Même chose mardi soir : les journalistes ont dû rédiger leurs reportages entourés d'une bande de manifestants bruyants, jouant de la casserole et scandant «corruption, démission». Lorsque le représentant du Devoir Antoine Robitaille a levé le ton pour avoir la paix, un manifestant l'a pris à partie. Le journaliste de La Presse Canadienne Patrice Bergeron a été obligé d'intervenir. Mon collègue du Soleil Simon Boivin a rédigé son article dans le même contexte, avec en plus des manifestants qui lui collaient dans le dos et tentaient de voir ses écrits. Aux négociations du 4 mai dernier, le journaliste Robert Plouffe de TVA a fait ses «directs» dans le même contexte, avec en bruit de fond les insultes de manifestants à l'endroit de Québecor.
Pourquoi vous raconter tout ça?
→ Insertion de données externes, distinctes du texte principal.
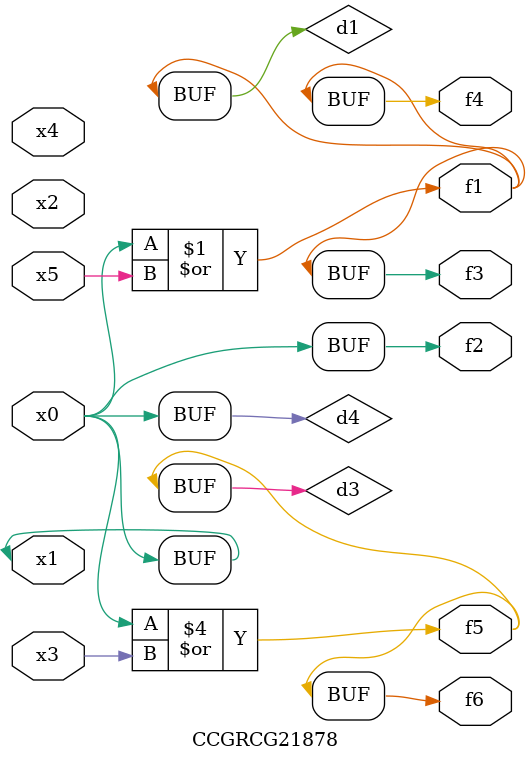
<source format=v>
module CCGRCG21878(
	input x0, x1, x2, x3, x4, x5,
	output f1, f2, f3, f4, f5, f6
);

	wire d1, d2, d3, d4;

	or (d1, x0, x5);
	xnor (d2, x1, x4);
	or (d3, x0, x3);
	buf (d4, x0, x1);
	assign f1 = d1;
	assign f2 = d4;
	assign f3 = d1;
	assign f4 = d1;
	assign f5 = d3;
	assign f6 = d3;
endmodule

</source>
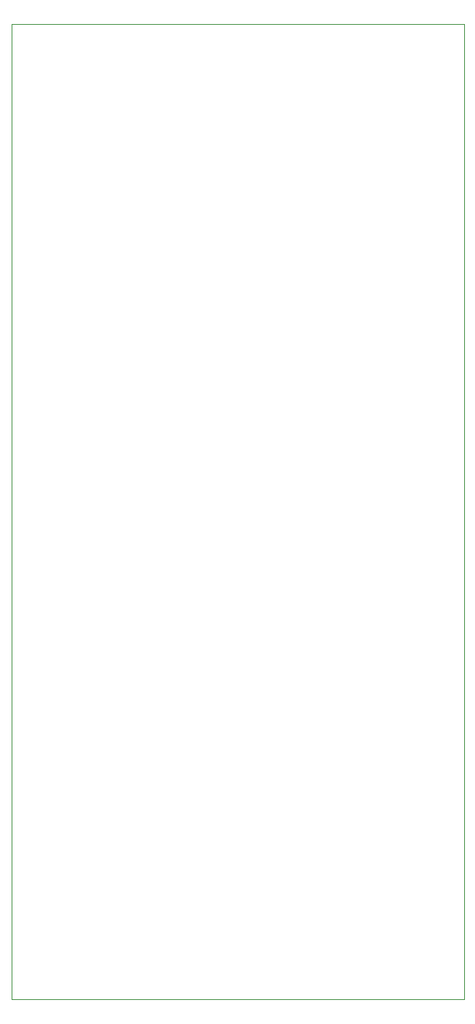
<source format=gbr>
G04 #@! TF.GenerationSoftware,KiCad,Pcbnew,(5.1.4-0-10_14)*
G04 #@! TF.CreationDate,2020-11-15T22:02:50-06:00*
G04 #@! TF.ProjectId,CEM3340_VCO,43454d33-3334-4305-9f56-434f2e6b6963,rev?*
G04 #@! TF.SameCoordinates,Original*
G04 #@! TF.FileFunction,Profile,NP*
%FSLAX46Y46*%
G04 Gerber Fmt 4.6, Leading zero omitted, Abs format (unit mm)*
G04 Created by KiCad (PCBNEW (5.1.4-0-10_14)) date 2020-11-15 22:02:50*
%MOMM*%
%LPD*%
G04 APERTURE LIST*
%ADD10C,0.050000*%
G04 APERTURE END LIST*
D10*
X90590000Y-26030000D02*
X140090000Y-26030000D01*
X90590000Y-26030000D02*
X90590000Y-132530000D01*
X90590000Y-132530000D02*
X140090000Y-132530000D01*
X140090000Y-26030000D02*
X140090000Y-132530000D01*
M02*

</source>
Pour vous expliquer qu'il est difficile de garder sa belle «objectivité» dans de telles circonstances.
Ce ne sont pas tous les manifestants qui affichent un tel comportement. C'est une minorité. Mais c'est cette même minorité qui profite de la situation pour écoeurer le monde. Je ne parle pas ici des casseurs, c'est une autre affaire. Je parle de ceux qui se croient autorisés d'insulter tout ce qui représente «l'ennemi», lorsqu'ils se retrouvent dans un groupe.
Hier, en visionnant une vidéo de mes collègues harcelés par les manifestants, mardi soir, je me suis dit que l'on devrait établir notre périmètre de travail. On pourrait y afficher une banderole annonçant des «journalistes au travail» et réclamant la «liberté de presse». Je doute cependant que les «fêlés» qui ont nui au travail des journalistes, mardi, respecteraient cet appel.
Tout ça pour vous dire que la loi de la rue, dont certains se réclament depuis trois mois, ouvre la porte à toutes sortes d'entorses aux droits fondamentaux comme la liberté de la presse ou d'opinions.
Hier, sur les ondes de RDI, les présidents de la Confédération des syndicats nationaux (CSN) et de la Centrale des syndicats du Québec (CSQ) ont justifié l'appui financier de leurs centrales à la grève des étudiants. Louis Roy et Réjean Parent ont expliqué que leurs «instances» avaient approuvé cette décision. La CSN m'a envoyé copie de trois communiqués de presse annonçant une aide financière de 35 000 $ aux associations étudiantes, pour assumer le coût des autobus lors des grandes manifestations. Ces instances ont-elles consulté leurs membres avant d'engager leurs cotisations? Non!
Comme la plupart des journalistes du Québec, je suis membre de la Fédération nationale des communications (FNC), donc syndiqué à la CSN. La FNC était en congrès hier à Québec, et nous avait invités à la Soirée de la relève à 20h30 chez Mo Resto-Bar. Manque de pot, je travaillais sur le conflit étudiant. J'aimerais bien voir la face de ces «instances» si les manifestants, qui ont écoeuré leurs membres journalistes, la veille, avaient déplacé leurs casseroles chez Mo Resto-Bar hier soir.
La prochaine fois, peut-être que ces «instances» pourraient nous consulter... Il me semble qu'il y a là matière à réflexion pour le mouvement syndical.
P.S. En 2009, le gouvernement Charest a doublé le crédit d'impôt consenti pour les contributions à la Fondaction de la CSN pour l'aider à augmenter son capital. Vous devriez voir la réaction des libéraux, aujourd'hui, lorsqu'on leur rappelle ce beau geste...
«Une bataille à la fois», m'a dit l'un d'entre eux.